Die beliebtesten Methoden, Dateien über das Internet zu teilen, sind nicht unbedingt die sichersten – und das ist ein Problem für Mozilla. Um das zu beheben, kommt Send, eine Entwicklung aus dem Test-Pilot-Programm, mit der wir Dateien senden können – verschlüsselt und direkt aus dem Browser. Sobald der Download abgeschlossen ist, startet Send die Selbstzerstörung der Links, oder alternativ lässt es sie 24 Stunden später ablaufen.
Immer wenn ich eine Datei teilen muss, lade ich eine Kopie auf Google Drive hoch und sende den Download-Link an den Empfänger. Persönlich habe ich damit keine Probleme, aber anderen Nutzern gefällt die Idee, einen Google-Server für den Austausch zu nutzen, vielleicht nicht so gut. Das Hauptproblem ist, dass die meisten kostenlosen Optionen Datenschutz und Anonymität nicht priorisieren. Ihre Grundidee ist, dass alle Beteiligten auf den Inhalt zugreifen können, wann immer sie wollen. In solchen Fällen klingt es nicht schlecht, die Datei in einen Zip-Ordner zu packen und mit einem starken Passwort zu schützen, aber das ist ein zusätzlicher Aufwand, den nur wenige akzeptieren. Die Leute von Mozilla haben dazu eine andere Vision, die im neuen Test-Pilot-Experiment namens Send definiert ist.

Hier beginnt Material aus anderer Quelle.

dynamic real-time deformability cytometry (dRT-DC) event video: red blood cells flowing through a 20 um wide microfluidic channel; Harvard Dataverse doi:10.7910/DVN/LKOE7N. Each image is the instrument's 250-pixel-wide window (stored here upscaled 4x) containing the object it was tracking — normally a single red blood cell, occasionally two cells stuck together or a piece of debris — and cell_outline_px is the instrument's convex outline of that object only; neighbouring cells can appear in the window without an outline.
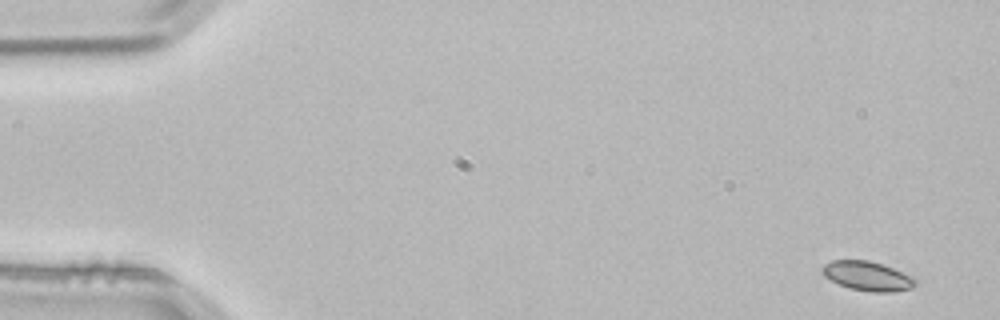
{"species": "common noctule bat (a hibernating species)", "species_latin": "Nyctalus noctula", "temperature_condition": "room temperature", "stored_images_in_passage": 4, "camera_frame_rate_fps": 3000, "um_per_image_px": 0.085, "animal": {"sex": "male", "body_mass_g": 21.5, "forearm_length_mm": 52.0}, "frame": {"image": 1, "passage_image": 1, "time_ms": 0.0, "image_size_px": [1000, 320], "cell_outline_px": [[916, 284], [912, 288], [892, 292], [872, 292], [848, 288], [824, 276], [820, 272], [820, 268], [824, 264], [832, 260], [868, 260], [892, 268], [912, 276], [916, 280]], "centroid_in_image_um": [73.7, 23.46], "position_along_channel_um": 11.3, "area_um2": 15.9}}
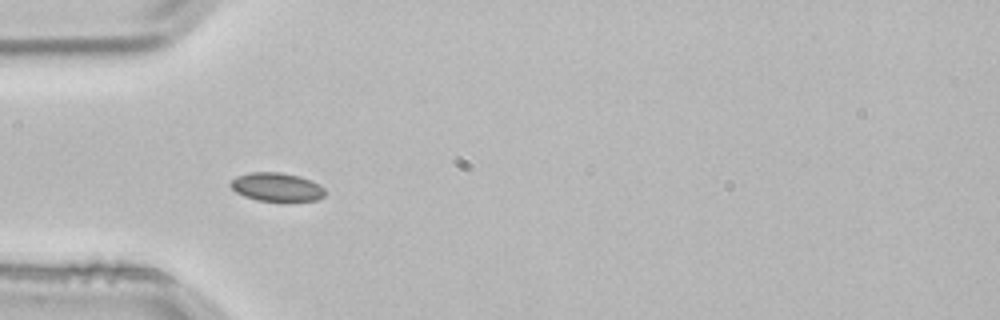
{"frame": {"image": 2, "passage_image": 4, "time_ms": 1.0, "image_size_px": [1000, 320], "cell_outline_px": [[324, 196], [316, 200], [256, 200], [244, 196], [236, 192], [228, 184], [236, 176], [248, 172], [280, 172], [300, 176], [320, 184], [324, 188]], "centroid_in_image_um": [23.49, 15.87], "position_along_channel_um": 61.5, "area_um2": 15.61}}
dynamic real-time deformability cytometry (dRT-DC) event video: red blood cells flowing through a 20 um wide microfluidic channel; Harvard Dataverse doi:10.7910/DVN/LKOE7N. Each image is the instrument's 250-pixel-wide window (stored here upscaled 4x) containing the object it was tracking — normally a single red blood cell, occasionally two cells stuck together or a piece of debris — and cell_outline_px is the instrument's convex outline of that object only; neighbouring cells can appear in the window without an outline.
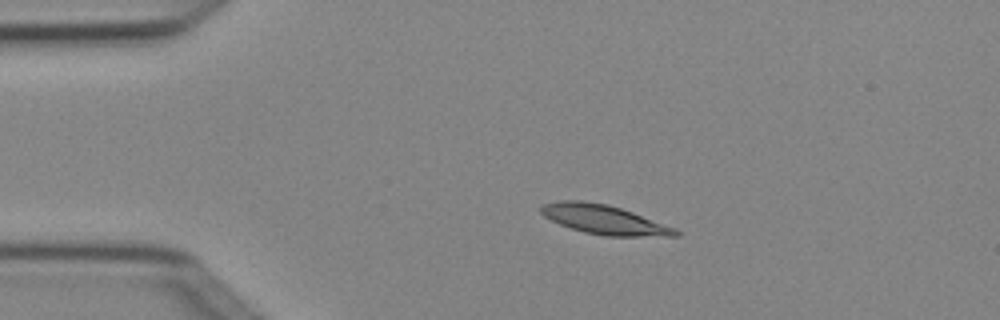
{"species": "Egyptian fruit bat (a non-hibernating species)", "species_latin": "Rousettus aegyptiacus", "temperature_condition": "cold", "stored_images_in_passage": 3, "camera_frame_rate_fps": 3000, "um_per_image_px": 0.085, "animal": {"sex": "female"}, "frame": {"image": 1, "passage_image": 2, "time_ms": 0.333, "image_size_px": [1000, 320], "cell_outline_px": [[680, 236], [604, 236], [584, 232], [560, 224], [544, 216], [540, 212], [540, 204], [560, 200], [580, 200], [608, 204], [632, 212], [676, 228], [680, 232]], "centroid_in_image_um": [51.34, 18.66], "position_along_channel_um": 33.7, "area_um2": 22.95}}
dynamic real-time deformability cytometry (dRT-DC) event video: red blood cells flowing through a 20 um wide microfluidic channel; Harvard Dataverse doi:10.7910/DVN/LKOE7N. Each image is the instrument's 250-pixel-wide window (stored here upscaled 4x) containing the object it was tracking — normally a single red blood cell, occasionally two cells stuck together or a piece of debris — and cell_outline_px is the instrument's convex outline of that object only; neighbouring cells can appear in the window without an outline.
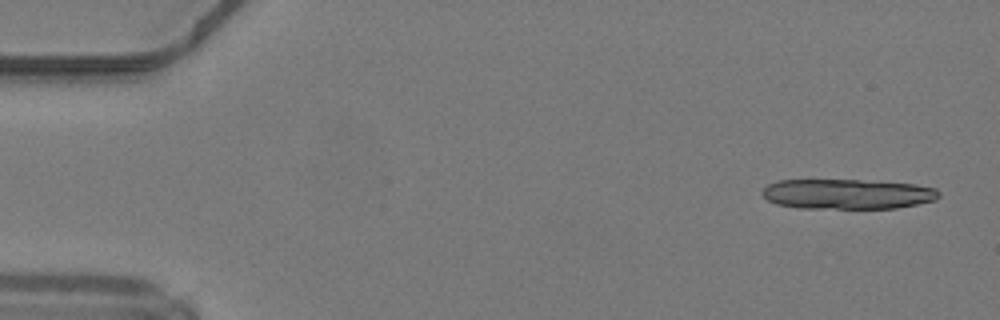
{"species": "common noctule bat (a hibernating species)", "species_latin": "Nyctalus noctula", "temperature_condition": "warm", "stored_images_in_passage": 5, "camera_frame_rate_fps": 3000, "um_per_image_px": 0.085, "animal": {"sex": "male", "body_mass_g": 19.2, "forearm_length_mm": 51.8}, "frame": {"image": 1, "passage_image": 2, "time_ms": 0.333, "image_size_px": [1000, 320], "cell_outline_px": [[940, 196], [936, 200], [896, 208], [800, 208], [776, 204], [768, 200], [760, 192], [768, 184], [776, 180], [860, 180], [916, 184], [936, 188], [940, 192]], "centroid_in_image_um": [72.03, 16.49], "position_along_channel_um": 13.0, "area_um2": 31.04}}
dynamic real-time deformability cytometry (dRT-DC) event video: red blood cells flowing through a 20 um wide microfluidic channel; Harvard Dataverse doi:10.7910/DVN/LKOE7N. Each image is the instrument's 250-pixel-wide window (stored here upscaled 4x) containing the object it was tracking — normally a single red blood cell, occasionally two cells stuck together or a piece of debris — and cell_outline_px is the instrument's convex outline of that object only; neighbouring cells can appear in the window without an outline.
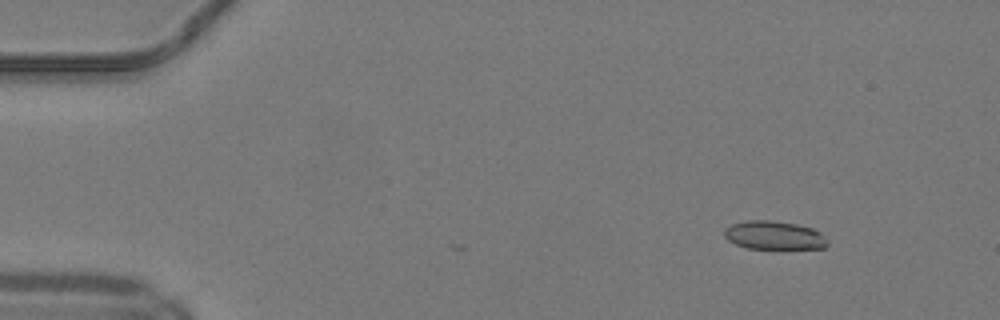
{"species": "common noctule bat (a hibernating species)", "species_latin": "Nyctalus noctula", "temperature_condition": "warm", "stored_images_in_passage": 4, "camera_frame_rate_fps": 3000, "um_per_image_px": 0.085, "animal": {"sex": "male", "body_mass_g": 19.2, "forearm_length_mm": 51.8}, "frame": {"image": 1, "passage_image": 2, "time_ms": 0.333, "image_size_px": [1000, 320], "cell_outline_px": [[828, 244], [824, 248], [748, 248], [736, 244], [728, 240], [724, 236], [724, 228], [732, 224], [748, 220], [768, 220], [796, 224], [812, 228], [820, 232], [828, 240]], "centroid_in_image_um": [65.79, 19.99], "position_along_channel_um": 19.2, "area_um2": 16.99}}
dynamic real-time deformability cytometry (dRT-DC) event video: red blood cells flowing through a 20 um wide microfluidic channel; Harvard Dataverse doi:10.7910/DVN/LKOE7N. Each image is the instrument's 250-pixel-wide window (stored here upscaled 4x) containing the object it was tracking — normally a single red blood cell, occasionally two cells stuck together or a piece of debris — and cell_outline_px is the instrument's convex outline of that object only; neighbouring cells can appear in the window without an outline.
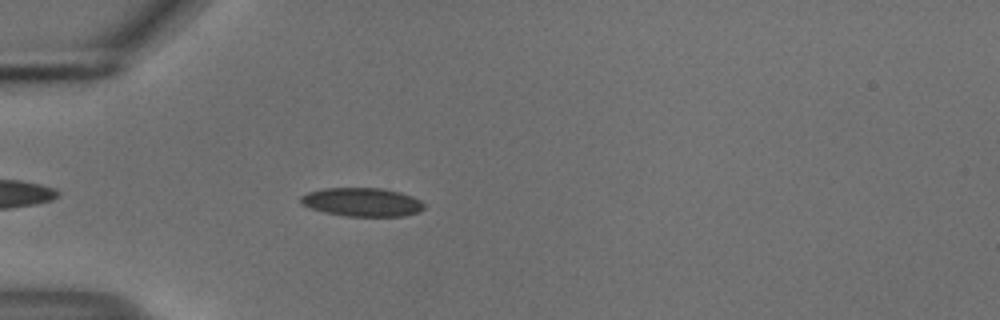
{"species": "common noctule bat (a hibernating species)", "species_latin": "Nyctalus noctula", "temperature_condition": "cold", "stored_images_in_passage": 41, "camera_frame_rate_fps": 3000, "um_per_image_px": 0.085, "animal": {"sex": "male", "body_mass_g": 18.8}, "frame": {"image": 1, "passage_image": 5, "time_ms": 1.333, "image_size_px": [1000, 320], "cell_outline_px": [[424, 208], [420, 212], [404, 216], [344, 216], [324, 212], [300, 204], [300, 196], [308, 192], [324, 188], [384, 188], [400, 192], [412, 196], [420, 200], [424, 204]], "centroid_in_image_um": [30.78, 17.18], "position_along_channel_um": 54.2, "area_um2": 20.69}}
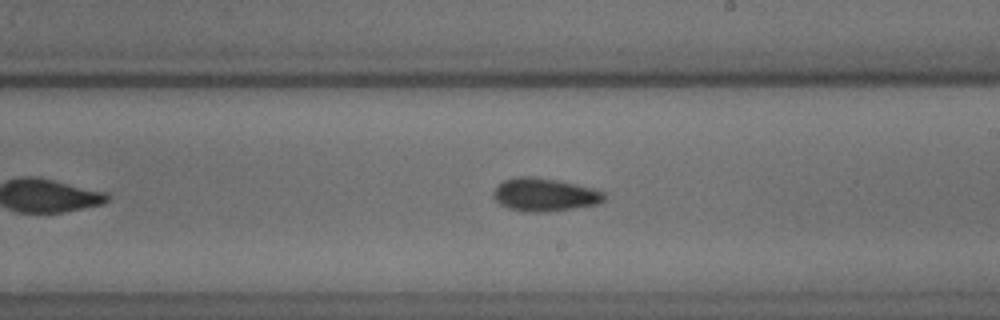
{"frame": {"image": 2, "passage_image": 21, "time_ms": 6.667, "image_size_px": [1000, 320], "cell_outline_px": [[608, 192], [604, 200], [600, 204], [548, 212], [524, 212], [508, 208], [500, 204], [492, 196], [492, 192], [504, 180], [516, 176], [532, 176], [560, 180]], "centroid_in_image_um": [46.32, 16.55], "position_along_channel_um": 242.7, "area_um2": 21.73}}
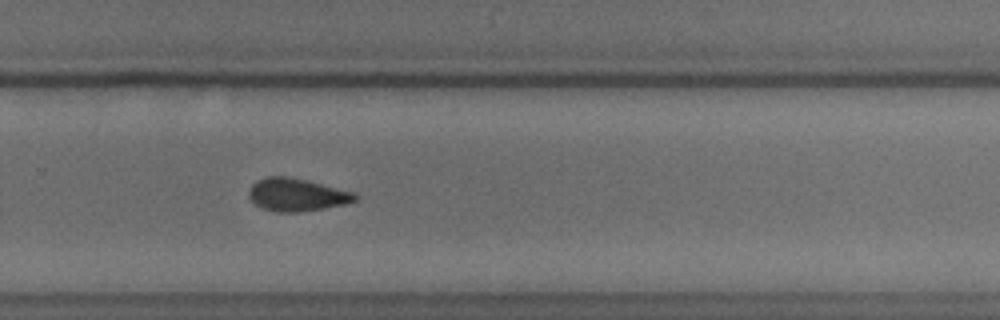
{"frame": {"image": 3, "passage_image": 26, "time_ms": 8.333, "image_size_px": [1000, 320], "cell_outline_px": [[360, 196], [356, 200], [344, 204], [324, 208], [300, 212], [276, 212], [264, 208], [256, 204], [248, 196], [248, 192], [252, 184], [256, 180], [268, 176], [288, 176], [356, 192]], "centroid_in_image_um": [25.24, 16.55], "position_along_channel_um": 304.6, "area_um2": 20.29}, "authors_computed_cell_mechanics": {"area_um2": 20.2878, "velocity_mm_per_s": 3.7292, "shape_relaxation_time_tau1_ms": 5.4048, "shape_relaxation_time_tau2_ms": 3.5309, "deformation_change_tau1": 0.1274, "deformation_change_tau2": 0.1025}}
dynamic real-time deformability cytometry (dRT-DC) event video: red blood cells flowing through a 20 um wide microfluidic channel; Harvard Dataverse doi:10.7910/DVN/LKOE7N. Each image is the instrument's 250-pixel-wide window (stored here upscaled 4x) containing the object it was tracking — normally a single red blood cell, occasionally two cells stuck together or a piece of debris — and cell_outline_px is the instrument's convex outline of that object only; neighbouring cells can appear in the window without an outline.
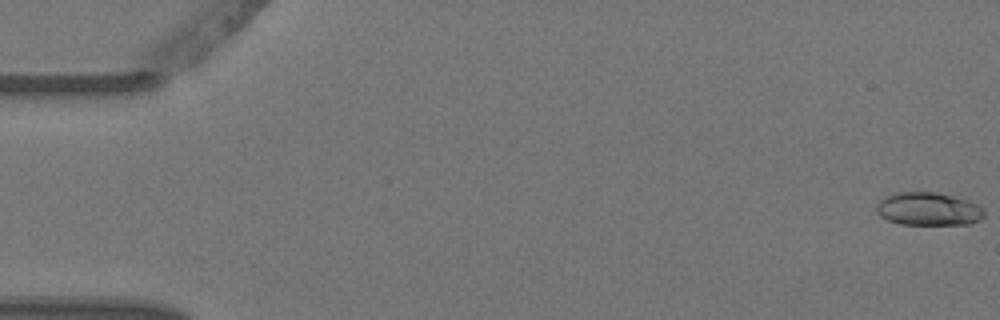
{"species": "Egyptian fruit bat (a non-hibernating species)", "species_latin": "Rousettus aegyptiacus", "temperature_condition": "warm", "stored_images_in_passage": 7, "camera_frame_rate_fps": 3000, "um_per_image_px": 0.085, "animal": {"sex": "female"}, "frame": {"image": 1, "passage_image": 1, "time_ms": 0.0, "image_size_px": [1000, 320], "cell_outline_px": [[984, 216], [980, 220], [968, 224], [900, 224], [888, 220], [880, 216], [876, 212], [876, 204], [884, 196], [892, 192], [936, 192], [968, 200], [984, 208]], "centroid_in_image_um": [78.88, 17.75], "position_along_channel_um": 6.1, "area_um2": 20.92}}
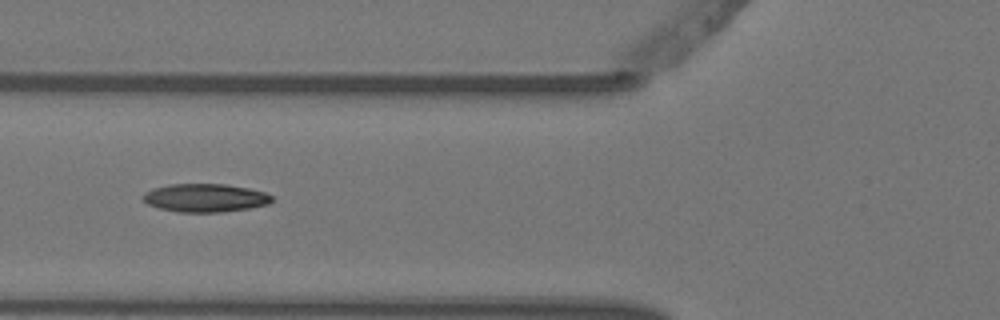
{"frame": {"image": 2, "passage_image": 6, "time_ms": 1.667, "image_size_px": [1000, 320], "cell_outline_px": [[272, 200], [268, 204], [248, 208], [220, 212], [176, 212], [160, 208], [148, 204], [140, 196], [144, 192], [152, 188], [168, 184], [224, 184], [248, 188], [264, 192], [272, 196]], "centroid_in_image_um": [17.39, 16.81], "position_along_channel_um": 108.4, "area_um2": 21.21}}
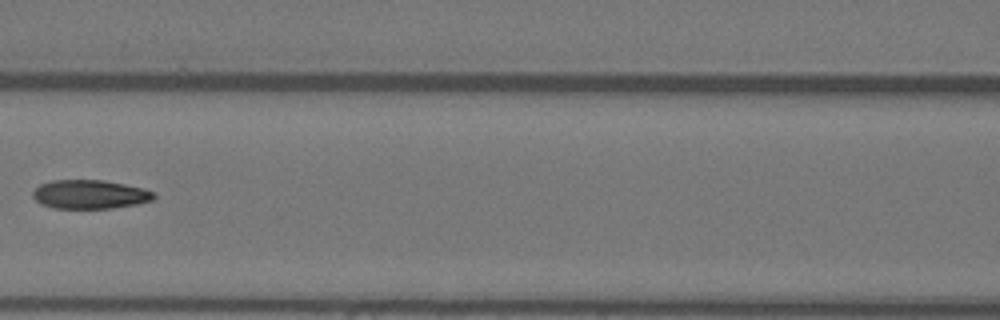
{"frame": {"image": 3, "passage_image": 7, "time_ms": 2.0, "image_size_px": [1000, 320], "cell_outline_px": [[156, 196], [152, 200], [136, 204], [112, 208], [52, 208], [40, 204], [32, 196], [32, 192], [40, 184], [52, 180], [100, 180], [124, 184], [144, 188], [152, 192]], "centroid_in_image_um": [7.61, 16.52], "position_along_channel_um": 159.0, "area_um2": 20.29}}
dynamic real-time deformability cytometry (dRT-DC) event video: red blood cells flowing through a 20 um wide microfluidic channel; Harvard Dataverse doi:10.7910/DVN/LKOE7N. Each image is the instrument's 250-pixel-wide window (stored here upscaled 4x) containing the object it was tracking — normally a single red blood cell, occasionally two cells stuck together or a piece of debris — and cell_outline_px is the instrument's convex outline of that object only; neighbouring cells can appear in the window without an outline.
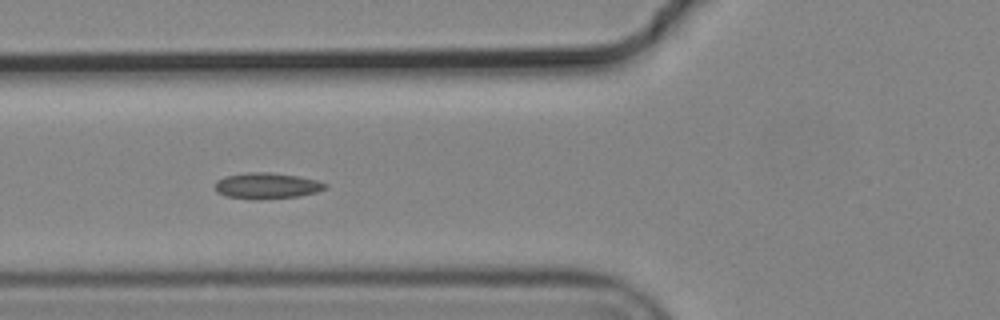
{"species": "common noctule bat (a hibernating species)", "species_latin": "Nyctalus noctula", "temperature_condition": "cold", "stored_images_in_passage": 10, "camera_frame_rate_fps": 3000, "um_per_image_px": 0.085, "animal": {"sex": "male", "body_mass_g": 19.2, "forearm_length_mm": 51.8}, "frame": {"image": 1, "passage_image": 5, "time_ms": 1.333, "image_size_px": [1000, 320], "cell_outline_px": [[328, 188], [316, 192], [296, 196], [260, 200], [252, 200], [224, 196], [216, 192], [216, 180], [224, 176], [248, 172], [268, 172], [296, 176], [316, 180], [328, 184]], "centroid_in_image_um": [22.64, 15.8], "position_along_channel_um": 103.2, "area_um2": 16.82}}
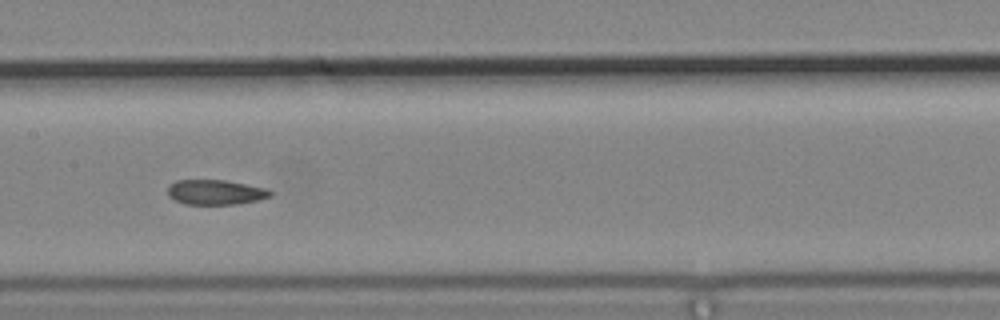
{"frame": {"image": 2, "passage_image": 7, "time_ms": 2.0, "image_size_px": [1000, 320], "cell_outline_px": [[272, 196], [256, 200], [236, 204], [184, 204], [168, 196], [168, 184], [176, 180], [224, 180], [264, 188], [272, 192]], "centroid_in_image_um": [18.26, 16.33], "position_along_channel_um": 189.1, "area_um2": 14.74}}
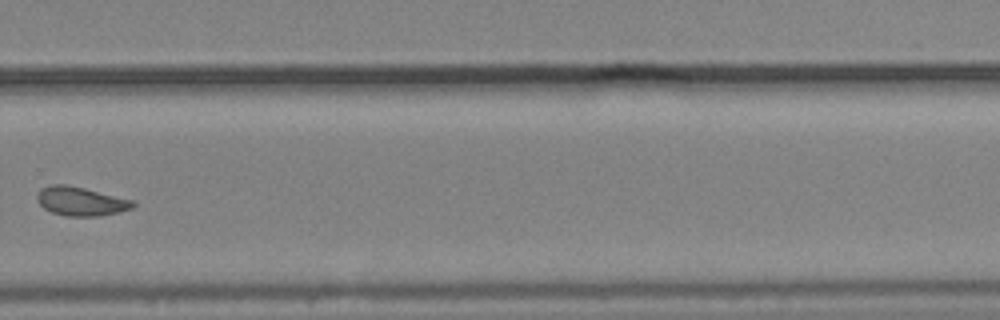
{"frame": {"image": 3, "passage_image": 10, "time_ms": 3.0, "image_size_px": [1000, 320], "cell_outline_px": [[136, 204], [132, 208], [120, 212], [96, 216], [64, 216], [52, 212], [44, 208], [36, 200], [36, 196], [40, 188], [52, 184], [68, 184], [132, 200]], "centroid_in_image_um": [6.83, 17.1], "position_along_channel_um": 323.0, "area_um2": 16.13}}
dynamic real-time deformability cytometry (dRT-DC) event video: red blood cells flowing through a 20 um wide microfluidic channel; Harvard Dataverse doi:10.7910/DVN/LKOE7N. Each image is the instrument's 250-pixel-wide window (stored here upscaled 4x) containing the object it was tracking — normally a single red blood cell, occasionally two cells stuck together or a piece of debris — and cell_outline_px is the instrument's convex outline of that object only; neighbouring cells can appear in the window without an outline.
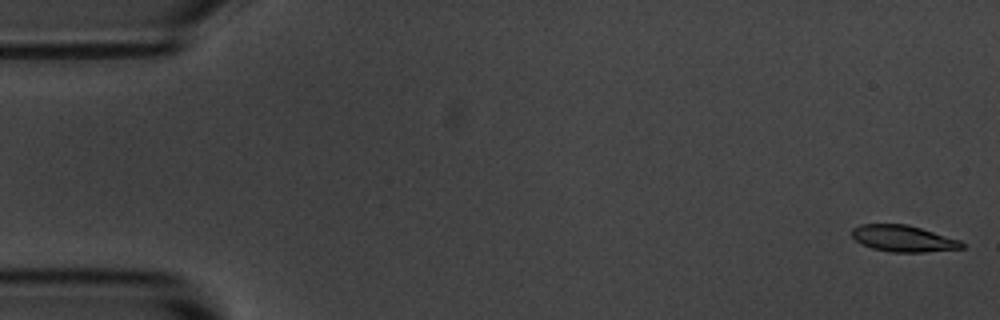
{"species": "common noctule bat (a hibernating species)", "species_latin": "Nyctalus noctula", "temperature_condition": "room temperature", "stored_images_in_passage": 5, "camera_frame_rate_fps": 3000, "um_per_image_px": 0.085, "animal": {"sex": "male", "body_mass_g": 20.1, "forearm_length_mm": 53.5}, "frame": {"image": 1, "passage_image": 1, "time_ms": 0.0, "image_size_px": [1000, 320], "cell_outline_px": [[964, 248], [924, 252], [892, 252], [872, 248], [860, 244], [852, 236], [852, 228], [860, 224], [908, 224], [960, 240], [964, 244]], "centroid_in_image_um": [76.76, 20.27], "position_along_channel_um": 8.2, "area_um2": 16.94}}
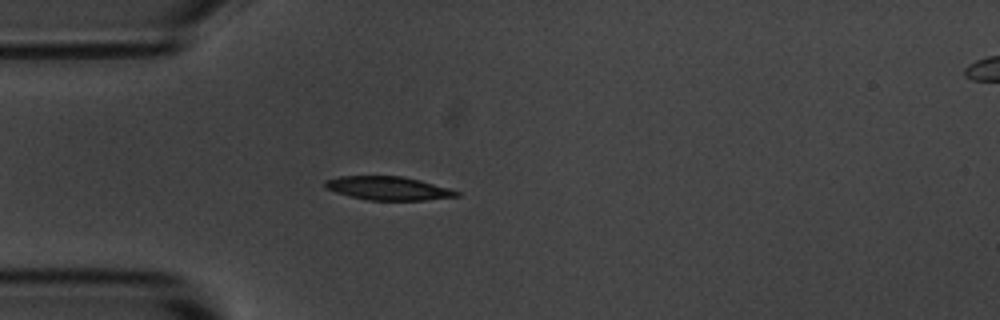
{"frame": {"image": 2, "passage_image": 5, "time_ms": 4.667, "image_size_px": [1000, 320], "cell_outline_px": [[460, 196], [424, 200], [368, 200], [336, 192], [324, 188], [324, 180], [340, 176], [400, 176], [420, 180], [448, 188], [460, 192]], "centroid_in_image_um": [32.98, 16.0], "position_along_channel_um": 52.0, "area_um2": 17.92}}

Anders als andere Experimente im Programm benötigt Send keine Erweiterung und sollte in jedem modernen Browser funktionieren, der die Web-Crypto-API unterstützt. Die maximale Dateigröße, die wir teilen können, beträgt zwei Gigabyte, aber aus Sicherheitsgründen empfiehlt Mozilla, die Übertragung auf ein Gigabyte oder darunter zu halten. Die Verschlüsselung erfolgt lokal, und sobald sie abgeschlossen ist, erhalten wir den Link zum Teilen, der sich sofort nach Abschluss des Downloads selbst zerstört. Der Empfänger hat 24 Stunden Zeit, die Datei abzurufen, andernfalls lässt Send den Link ablaufen und löscht ihn von seinem Server.
Zwei technische Details, die man beachten sollte, sind, dass nicht alle Browser Web-Crypto-Unterstützung erhalten haben und dass wir weiterhin von den Servern von Mozilla abhängig sind. Dennoch gibt es zumindest die Garantie, dass die Dateien gelöscht werden und niemand ihren Inhalt sehen kann, da sie verschlüsselt sind. Wie immer eine Prise Salz. Send ist interessant, aber Test-Pilot-Experimente können über Nacht verschwinden.